REQUIRED ACTION
Please give the listing underneath again, exactly as shown.

RECORDS TO USE
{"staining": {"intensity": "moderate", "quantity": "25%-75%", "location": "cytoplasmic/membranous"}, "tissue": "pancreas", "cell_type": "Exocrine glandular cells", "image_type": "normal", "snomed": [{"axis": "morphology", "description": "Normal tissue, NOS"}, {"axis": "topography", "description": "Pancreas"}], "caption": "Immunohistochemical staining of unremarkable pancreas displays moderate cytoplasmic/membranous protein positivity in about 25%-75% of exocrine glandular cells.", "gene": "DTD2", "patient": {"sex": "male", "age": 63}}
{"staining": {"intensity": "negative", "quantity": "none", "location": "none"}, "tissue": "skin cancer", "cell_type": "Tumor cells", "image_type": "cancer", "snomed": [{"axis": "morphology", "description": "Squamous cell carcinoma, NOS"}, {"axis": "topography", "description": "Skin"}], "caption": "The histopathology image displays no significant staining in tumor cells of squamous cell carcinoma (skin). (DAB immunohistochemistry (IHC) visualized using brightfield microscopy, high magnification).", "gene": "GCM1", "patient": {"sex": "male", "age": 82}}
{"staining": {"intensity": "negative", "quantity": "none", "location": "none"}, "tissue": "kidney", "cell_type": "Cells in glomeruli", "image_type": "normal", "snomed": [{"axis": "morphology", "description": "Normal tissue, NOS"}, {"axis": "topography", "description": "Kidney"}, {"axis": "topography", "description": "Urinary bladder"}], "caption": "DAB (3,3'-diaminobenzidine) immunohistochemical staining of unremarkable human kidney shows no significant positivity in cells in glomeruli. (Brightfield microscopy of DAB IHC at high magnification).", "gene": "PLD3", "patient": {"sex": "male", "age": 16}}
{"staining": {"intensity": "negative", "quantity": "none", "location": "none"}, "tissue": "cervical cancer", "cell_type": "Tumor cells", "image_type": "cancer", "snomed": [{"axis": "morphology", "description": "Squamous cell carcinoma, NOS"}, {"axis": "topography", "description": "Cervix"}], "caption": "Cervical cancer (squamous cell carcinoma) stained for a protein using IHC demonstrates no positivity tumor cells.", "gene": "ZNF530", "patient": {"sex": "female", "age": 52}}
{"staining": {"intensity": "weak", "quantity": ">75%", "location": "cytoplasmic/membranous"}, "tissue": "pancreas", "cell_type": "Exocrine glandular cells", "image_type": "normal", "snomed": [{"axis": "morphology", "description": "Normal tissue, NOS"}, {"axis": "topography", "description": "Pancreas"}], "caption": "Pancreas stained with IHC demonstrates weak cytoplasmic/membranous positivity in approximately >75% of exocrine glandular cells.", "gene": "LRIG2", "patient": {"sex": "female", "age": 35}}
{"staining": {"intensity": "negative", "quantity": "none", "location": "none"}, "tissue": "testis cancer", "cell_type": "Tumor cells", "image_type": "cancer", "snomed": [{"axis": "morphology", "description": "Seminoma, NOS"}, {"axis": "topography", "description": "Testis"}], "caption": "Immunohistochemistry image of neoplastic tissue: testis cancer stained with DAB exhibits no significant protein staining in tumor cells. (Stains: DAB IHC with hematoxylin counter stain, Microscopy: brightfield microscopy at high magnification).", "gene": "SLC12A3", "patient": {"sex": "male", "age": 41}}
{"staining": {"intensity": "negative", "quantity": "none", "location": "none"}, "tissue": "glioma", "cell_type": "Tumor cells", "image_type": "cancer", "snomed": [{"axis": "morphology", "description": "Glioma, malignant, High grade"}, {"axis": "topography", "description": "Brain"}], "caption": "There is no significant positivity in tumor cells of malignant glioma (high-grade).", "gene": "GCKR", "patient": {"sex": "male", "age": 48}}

ANSWER SECTION
{"staining": {"intensity": "moderate", "quantity": "25%-75%", "location": "cytoplasmic/membranous"}, "tissue": "pancreas", "cell_type": "Exocrine glandular cells", "image_type": "normal", "snomed": [{"axis": "morphology", "description": "Normal tissue, NOS"}, {"axis": "topography", "description": "Pancreas"}], "caption": "Immunohistochemical staining of unremarkable pancreas displays moderate cytoplasmic/membranous protein positivity in about 25%-75% of exocrine glandular cells.", "gene": "DTD2", "patient": {"sex": "male", "age": 63}}
{"staining": {"intensity": "negative", "quantity": "none", "location": "none"}, "tissue": "skin cancer", "cell_type": "Tumor cells", "image_type": "cancer", "snomed": [{"axis": "morphology", "description": "Squamous cell carcinoma, NOS"}, {"axis": "topography", "description": "Skin"}], "caption": "The histopathology image displays no significant staining in tumor cells of squamous cell carcinoma (skin). (DAB immunohistochemistry (IHC) visualized using brightfield microscopy, high magnification).", "gene": "GCM1", "patient": {"sex": "male", "age": 82}}
{"staining": {"intensity": "negative", "quantity": "none", "location": "none"}, "tissue": "kidney", "cell_type": "Cells in glomeruli", "image_type": "normal", "snomed": [{"axis": "morphology", "description": "Normal tissue, NOS"}, {"axis": "topography", "description": "Kidney"}, {"axis": "topography", "description": "Urinary bladder"}], "caption": "DAB (3,3'-diaminobenzidine) immunohistochemical staining of unremarkable human kidney shows no significant positivity in cells in glomeruli. (Brightfield microscopy of DAB IHC at high magnification).", "gene": "PLD3", "patient": {"sex": "male", "age": 16}}
{"staining": {"intensity": "negative", "quantity": "none", "location": "none"}, "tissue": "cervical cancer", "cell_type": "Tumor cells", "image_type": "cancer", "snomed": [{"axis": "morphology", "description": "Squamous cell carcinoma, NOS"}, {"axis": "topography", "description": "Cervix"}], "caption": "Cervical cancer (squamous cell carcinoma) stained for a protein using IHC demonstrates no positivity tumor cells.", "gene": "ZNF530", "patient": {"sex": "female", "age": 52}}
{"staining": {"intensity": "weak", "quantity": ">75%", "location": "cytoplasmic/membranous"}, "tissue": "pancreas", "cell_type": "Exocrine glandular cells", "image_type": "normal", "snomed": [{"axis": "morphology", "description": "Normal tissue, NOS"}, {"axis": "topography", "description": "Pancreas"}], "caption": "Pancreas stained with IHC demonstrates weak cytoplasmic/membranous positivity in approximately >75% of exocrine glandular cells.", "gene": "LRIG2", "patient": {"sex": "female", "age": 35}}
{"staining": {"intensity": "negative", "quantity": "none", "location": "none"}, "tissue": "testis cancer", "cell_type": "Tumor cells", "image_type": "cancer", "snomed": [{"axis": "morphology", "description": "Seminoma, NOS"}, {"axis": "topography", "description": "Testis"}], "caption": "Immunohistochemistry image of neoplastic tissue: testis cancer stained with DAB exhibits no significant protein staining in tumor cells. (Stains: DAB IHC with hematoxylin counter stain, Microscopy: brightfield microscopy at high magnification).", "gene": "SLC12A3", "patient": {"sex": "male", "age": 41}}
{"staining": {"intensity": "negative", "quantity": "none", "location": "none"}, "tissue": "glioma", "cell_type": "Tumor cells", "image_type": "cancer", "snomed": [{"axis": "morphology", "description": "Glioma, malignant, High grade"}, {"axis": "topography", "description": "Brain"}], "caption": "There is no significant positivity in tumor cells of malignant glioma (high-grade).", "gene": "GCKR", "patient": {"sex": "male", "age": 48}}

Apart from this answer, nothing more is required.